PROBLEM DESCRIPTION: Every entry, from first to last, must be written out exactly.

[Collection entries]

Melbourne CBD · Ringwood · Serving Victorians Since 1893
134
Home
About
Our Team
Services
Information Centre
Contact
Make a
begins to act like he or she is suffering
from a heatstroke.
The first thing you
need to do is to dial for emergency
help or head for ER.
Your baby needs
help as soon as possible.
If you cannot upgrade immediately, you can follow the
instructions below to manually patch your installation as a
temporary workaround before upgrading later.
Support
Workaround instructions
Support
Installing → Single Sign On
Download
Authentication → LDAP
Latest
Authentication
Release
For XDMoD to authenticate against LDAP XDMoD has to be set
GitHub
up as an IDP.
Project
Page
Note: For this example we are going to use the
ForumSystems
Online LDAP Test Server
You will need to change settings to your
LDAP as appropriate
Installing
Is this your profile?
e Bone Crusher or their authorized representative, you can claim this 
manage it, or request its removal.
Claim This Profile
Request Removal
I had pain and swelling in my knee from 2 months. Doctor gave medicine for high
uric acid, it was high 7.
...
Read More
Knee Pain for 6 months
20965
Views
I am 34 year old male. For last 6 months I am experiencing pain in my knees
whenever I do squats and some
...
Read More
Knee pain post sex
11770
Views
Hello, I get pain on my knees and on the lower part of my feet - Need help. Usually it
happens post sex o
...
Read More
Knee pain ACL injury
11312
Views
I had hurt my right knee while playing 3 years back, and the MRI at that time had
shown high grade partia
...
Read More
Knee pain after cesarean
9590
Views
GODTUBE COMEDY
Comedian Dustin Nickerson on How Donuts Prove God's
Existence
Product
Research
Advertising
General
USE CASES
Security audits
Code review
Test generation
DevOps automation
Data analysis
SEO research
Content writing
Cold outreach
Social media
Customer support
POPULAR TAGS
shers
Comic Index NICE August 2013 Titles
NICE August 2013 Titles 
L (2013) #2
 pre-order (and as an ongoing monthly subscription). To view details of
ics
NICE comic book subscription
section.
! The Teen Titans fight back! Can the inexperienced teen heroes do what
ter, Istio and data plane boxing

SOLUTION TO THIS PROBLEM:
Melbourne CBD · Ringwood · Serving Victorians Since 1893
134
Home
About
Our Team
Services
Information Centre
Contact
Make a
begins to act like he or she is suffering
from a heatstroke.
The first thing you
need to do is to dial for emergency
help or head for ER.
Your baby needs
help as soon as possible.
If you cannot upgrade immediately, you can follow the
instructions below to manually patch your installation as a
temporary workaround before upgrading later.
Support
Workaround instructions
Support
Installing → Single Sign On
Download
Authentication → LDAP
Latest
Authentication
Release
For XDMoD to authenticate against LDAP XDMoD has to be set
GitHub
up as an IDP.
Project
Page
Note: For this example we are going to use the
ForumSystems
Online LDAP Test Server
You will need to change settings to your
LDAP as appropriate
Installing
Is this your profile?
e Bone Crusher or their authorized representative, you can claim this 
manage it, or request its removal.
Claim This Profile
Request Removal
I had pain and swelling in my knee from 2 months. Doctor gave medicine for high
uric acid, it was high 7.
...
Read More
Knee Pain for 6 months
20965
Views
I am 34 year old male. For last 6 months I am experiencing pain in my knees
whenever I do squats and some
...
Read More
Knee pain post sex
11770
Views
Hello, I get pain on my knees and on the lower part of my feet - Need help. Usually it
happens post sex o
...
Read More
Knee pain ACL injury
11312
Views
I had hurt my right knee while playing 3 years back, and the MRI at that time had
shown high grade partia
...
Read More
Knee pain after cesarean
9590
Views
GODTUBE COMEDY
Comedian Dustin Nickerson on How Donuts Prove God's
Existence
Product
Research
Advertising
General
USE CASES
Security audits
Code review
Test generation
DevOps automation
Data analysis
SEO research
Content writing
Cold outreach
Social media
Customer support
POPULAR TAGS
shers
Comic Index NICE August 2013 Titles
NICE August 2013 Titles 
L (2013) #2
 pre-order (and as an ongoing monthly subscription). To view details of
ics
NICE comic book subscription
section.
! The Teen Titans fight back! Can the inexperienced teen heroes do what
ter, Istio and data plane boxing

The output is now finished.